--- Document extract Enclosed Below ---

By Susan Kelley
Dr. Curtis L. Cole, M.D. ’94, assistant vice provost for information services and chief information officer at Weill Cornell Medicine, has been appointed the university’s inaugural vice president and chief global information officer, reporting to President Martha E. Pollack. His appointment to the newly created position was approved Dec. 8 by the Executive Committee of the Cornell University Board of Trustees.
He will begin serving as Cornell’s chief global information officer Jan. 1, 2023. In this new role, Cole will be an institutionwide leader, advocate and steward of Cornell’s use of technology in its teaching, research, clinics, student life and administration.
Higher education is in a period of dramatic change in its use of technology, and Cornell recognizes the need to reorganize its IT groups across its campuses to meet this pressing challenge, Pollack said.
“The creation of this cabinet-level position, and Dr. Cole’s promotion to the role, is critical to the university’s response to this challenge,” Pollack said. “Dr. Cole is uniquely qualified to oversee the breadth of Cornell’s IT enterprise, positioning us to be a leader in the adoption and use of advanced information technology across our campuses.”
Cole will be responsible for developing institutional strategy and policy for digital technology capabilities for all university campuses, including Ithaca, Cornell Tech in New York City, Weill Cornell Medicine in New York City and Qatar, Cornell AgriTech in Geneva, New York, and off-campus sites around the world.
“Having been a student here and a faculty member here, having spent my whole career here, the biggest unfulfilled opportunities for the university stem from the distance between campuses,” Cole said. “We have expertise, data and processes on each campus that need to be shared. We achieve more by learning from one another.”

--- End of Enclosed Document extract ---
--- Information given Enclosed Below ---

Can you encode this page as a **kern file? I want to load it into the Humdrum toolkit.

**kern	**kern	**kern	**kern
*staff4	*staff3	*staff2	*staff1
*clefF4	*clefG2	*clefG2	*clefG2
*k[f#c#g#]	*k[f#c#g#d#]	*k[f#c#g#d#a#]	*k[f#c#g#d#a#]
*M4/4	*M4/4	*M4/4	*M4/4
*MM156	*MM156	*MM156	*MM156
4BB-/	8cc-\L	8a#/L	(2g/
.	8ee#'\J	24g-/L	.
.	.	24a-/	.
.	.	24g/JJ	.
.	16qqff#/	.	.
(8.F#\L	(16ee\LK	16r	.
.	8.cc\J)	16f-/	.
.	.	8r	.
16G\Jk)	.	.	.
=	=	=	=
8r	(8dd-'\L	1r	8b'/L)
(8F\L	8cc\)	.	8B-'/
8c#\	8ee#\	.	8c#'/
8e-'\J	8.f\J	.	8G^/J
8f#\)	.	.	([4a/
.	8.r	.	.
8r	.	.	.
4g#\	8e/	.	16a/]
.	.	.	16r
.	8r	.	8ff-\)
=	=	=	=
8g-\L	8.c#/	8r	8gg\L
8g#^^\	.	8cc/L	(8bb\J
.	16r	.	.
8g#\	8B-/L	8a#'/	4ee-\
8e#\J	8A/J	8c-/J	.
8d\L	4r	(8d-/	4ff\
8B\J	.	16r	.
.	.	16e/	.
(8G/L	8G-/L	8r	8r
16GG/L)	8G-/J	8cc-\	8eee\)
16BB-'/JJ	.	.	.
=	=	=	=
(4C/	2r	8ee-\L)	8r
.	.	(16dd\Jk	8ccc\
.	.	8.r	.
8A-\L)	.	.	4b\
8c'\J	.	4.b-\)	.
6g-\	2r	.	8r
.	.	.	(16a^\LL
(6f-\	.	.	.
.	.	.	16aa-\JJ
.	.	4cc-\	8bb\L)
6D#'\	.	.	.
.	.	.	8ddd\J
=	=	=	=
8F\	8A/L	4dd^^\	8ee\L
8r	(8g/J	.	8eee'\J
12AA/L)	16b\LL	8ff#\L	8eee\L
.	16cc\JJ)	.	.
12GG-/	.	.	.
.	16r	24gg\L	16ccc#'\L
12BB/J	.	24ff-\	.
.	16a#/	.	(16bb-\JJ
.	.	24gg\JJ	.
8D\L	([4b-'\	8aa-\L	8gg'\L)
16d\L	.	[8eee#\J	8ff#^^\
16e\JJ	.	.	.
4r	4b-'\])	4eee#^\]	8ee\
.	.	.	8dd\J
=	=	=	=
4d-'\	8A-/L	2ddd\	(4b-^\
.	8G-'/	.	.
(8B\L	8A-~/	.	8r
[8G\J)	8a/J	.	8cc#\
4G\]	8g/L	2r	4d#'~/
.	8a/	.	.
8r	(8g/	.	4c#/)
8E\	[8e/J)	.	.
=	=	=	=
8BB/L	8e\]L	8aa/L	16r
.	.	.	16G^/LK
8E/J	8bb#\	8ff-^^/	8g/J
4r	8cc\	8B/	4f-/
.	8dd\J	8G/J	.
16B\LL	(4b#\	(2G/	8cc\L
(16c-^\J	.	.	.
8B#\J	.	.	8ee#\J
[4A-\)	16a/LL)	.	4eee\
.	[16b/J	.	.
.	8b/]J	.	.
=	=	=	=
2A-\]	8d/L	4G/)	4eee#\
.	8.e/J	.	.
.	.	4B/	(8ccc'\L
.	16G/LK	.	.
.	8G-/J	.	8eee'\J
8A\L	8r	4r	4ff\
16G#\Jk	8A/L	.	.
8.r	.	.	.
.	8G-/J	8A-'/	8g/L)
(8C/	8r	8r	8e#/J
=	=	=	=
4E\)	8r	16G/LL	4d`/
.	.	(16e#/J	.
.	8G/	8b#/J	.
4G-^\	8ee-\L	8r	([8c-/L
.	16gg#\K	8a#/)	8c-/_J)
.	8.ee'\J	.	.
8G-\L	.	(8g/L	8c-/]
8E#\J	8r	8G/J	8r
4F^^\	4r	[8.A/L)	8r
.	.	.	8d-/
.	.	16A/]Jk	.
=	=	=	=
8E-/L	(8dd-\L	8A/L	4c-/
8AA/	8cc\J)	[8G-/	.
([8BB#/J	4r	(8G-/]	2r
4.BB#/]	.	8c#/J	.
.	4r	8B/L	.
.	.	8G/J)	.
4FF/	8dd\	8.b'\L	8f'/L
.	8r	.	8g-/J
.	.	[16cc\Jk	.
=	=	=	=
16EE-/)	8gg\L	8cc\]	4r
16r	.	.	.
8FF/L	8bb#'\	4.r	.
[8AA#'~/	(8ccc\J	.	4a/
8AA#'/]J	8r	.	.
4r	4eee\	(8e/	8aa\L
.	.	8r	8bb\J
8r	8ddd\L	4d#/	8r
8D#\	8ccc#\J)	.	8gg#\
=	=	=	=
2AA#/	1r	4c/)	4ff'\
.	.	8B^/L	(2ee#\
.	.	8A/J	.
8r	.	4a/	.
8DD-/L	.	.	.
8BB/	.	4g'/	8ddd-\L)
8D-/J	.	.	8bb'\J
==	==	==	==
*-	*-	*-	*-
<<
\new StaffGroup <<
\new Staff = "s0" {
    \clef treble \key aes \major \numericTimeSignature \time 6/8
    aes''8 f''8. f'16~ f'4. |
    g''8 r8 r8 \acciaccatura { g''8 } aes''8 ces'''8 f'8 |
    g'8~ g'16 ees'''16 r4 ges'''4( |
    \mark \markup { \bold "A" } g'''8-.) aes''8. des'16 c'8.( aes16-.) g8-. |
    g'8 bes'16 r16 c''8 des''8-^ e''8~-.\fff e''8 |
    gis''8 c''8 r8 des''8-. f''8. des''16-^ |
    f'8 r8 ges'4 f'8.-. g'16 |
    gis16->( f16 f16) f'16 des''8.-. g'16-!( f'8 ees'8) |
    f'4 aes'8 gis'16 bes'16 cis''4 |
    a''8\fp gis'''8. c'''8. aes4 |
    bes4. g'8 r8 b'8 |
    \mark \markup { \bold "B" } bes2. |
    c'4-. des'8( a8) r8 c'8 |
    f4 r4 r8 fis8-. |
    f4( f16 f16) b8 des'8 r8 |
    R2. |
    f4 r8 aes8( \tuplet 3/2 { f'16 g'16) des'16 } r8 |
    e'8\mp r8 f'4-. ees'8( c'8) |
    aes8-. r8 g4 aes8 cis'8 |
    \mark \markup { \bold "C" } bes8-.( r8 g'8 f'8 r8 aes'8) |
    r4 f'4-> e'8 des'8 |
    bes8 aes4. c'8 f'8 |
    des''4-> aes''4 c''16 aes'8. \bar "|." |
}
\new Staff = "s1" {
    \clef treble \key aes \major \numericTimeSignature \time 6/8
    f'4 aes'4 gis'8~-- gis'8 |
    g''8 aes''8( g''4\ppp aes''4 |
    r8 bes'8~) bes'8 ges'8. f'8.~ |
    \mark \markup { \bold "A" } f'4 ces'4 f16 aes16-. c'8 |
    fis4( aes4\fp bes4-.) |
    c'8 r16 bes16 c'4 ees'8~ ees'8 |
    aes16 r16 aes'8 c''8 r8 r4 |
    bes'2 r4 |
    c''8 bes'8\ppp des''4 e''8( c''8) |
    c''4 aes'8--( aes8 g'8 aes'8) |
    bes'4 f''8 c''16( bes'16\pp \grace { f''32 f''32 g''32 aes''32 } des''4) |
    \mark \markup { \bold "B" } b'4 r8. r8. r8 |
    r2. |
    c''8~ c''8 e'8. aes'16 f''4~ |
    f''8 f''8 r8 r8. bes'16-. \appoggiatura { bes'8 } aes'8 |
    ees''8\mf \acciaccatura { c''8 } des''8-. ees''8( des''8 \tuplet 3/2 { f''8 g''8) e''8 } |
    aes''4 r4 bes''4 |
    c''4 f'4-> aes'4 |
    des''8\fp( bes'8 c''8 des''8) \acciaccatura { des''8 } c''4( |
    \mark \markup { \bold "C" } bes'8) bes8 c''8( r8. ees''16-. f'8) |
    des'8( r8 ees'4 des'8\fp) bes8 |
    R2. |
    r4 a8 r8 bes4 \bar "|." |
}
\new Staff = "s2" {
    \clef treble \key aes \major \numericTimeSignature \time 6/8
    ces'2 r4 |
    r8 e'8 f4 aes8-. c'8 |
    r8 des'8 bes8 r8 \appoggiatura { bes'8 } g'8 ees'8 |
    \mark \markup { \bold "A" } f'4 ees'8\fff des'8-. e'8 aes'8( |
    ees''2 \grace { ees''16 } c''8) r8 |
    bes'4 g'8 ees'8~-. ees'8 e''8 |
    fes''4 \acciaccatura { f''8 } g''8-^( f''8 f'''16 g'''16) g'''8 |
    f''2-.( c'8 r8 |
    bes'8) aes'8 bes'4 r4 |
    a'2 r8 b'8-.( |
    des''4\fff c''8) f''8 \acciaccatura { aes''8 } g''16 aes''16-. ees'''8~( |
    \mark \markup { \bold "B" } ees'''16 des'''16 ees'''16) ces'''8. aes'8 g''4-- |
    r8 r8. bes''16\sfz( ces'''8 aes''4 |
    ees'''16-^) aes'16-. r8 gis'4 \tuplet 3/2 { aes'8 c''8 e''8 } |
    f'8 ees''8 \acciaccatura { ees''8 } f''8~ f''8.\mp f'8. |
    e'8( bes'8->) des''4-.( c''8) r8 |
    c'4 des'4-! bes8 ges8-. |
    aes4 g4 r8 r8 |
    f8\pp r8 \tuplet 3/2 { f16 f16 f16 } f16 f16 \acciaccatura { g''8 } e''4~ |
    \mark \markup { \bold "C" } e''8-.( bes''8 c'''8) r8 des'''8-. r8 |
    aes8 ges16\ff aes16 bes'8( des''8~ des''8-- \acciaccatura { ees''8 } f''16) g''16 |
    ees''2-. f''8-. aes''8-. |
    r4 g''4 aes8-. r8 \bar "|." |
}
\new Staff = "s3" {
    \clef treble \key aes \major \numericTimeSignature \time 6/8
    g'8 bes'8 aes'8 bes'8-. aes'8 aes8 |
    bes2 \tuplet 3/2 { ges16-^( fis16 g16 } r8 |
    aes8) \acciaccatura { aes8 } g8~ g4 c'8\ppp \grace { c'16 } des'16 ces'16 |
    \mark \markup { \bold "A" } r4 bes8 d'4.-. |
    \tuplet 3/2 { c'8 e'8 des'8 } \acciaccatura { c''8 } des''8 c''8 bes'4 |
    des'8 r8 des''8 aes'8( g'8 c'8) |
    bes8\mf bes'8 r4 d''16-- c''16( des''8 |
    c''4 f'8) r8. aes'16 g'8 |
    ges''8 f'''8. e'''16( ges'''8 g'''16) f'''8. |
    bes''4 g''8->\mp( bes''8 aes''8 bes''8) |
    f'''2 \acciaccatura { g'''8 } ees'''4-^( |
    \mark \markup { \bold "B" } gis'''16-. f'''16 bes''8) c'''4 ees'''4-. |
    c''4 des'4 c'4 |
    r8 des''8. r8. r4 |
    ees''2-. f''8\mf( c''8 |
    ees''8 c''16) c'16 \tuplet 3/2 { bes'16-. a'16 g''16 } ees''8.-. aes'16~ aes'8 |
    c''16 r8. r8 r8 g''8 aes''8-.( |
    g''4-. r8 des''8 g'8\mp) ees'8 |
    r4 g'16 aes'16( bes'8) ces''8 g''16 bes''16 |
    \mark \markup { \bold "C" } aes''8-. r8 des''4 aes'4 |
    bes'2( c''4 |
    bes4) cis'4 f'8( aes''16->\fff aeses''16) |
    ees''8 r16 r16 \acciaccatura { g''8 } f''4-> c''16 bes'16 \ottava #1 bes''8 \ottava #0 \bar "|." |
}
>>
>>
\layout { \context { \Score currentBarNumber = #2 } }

--- End of Enclosed Information given ---

> _Directions for this task_:
Please state the date on which, according to the article about Curtis L. Cole's appointment, he will begin serving as Cornell's chief global information officer. The material comes from a different source than the article.

> _Expected output_:
Jan. 1, 2023.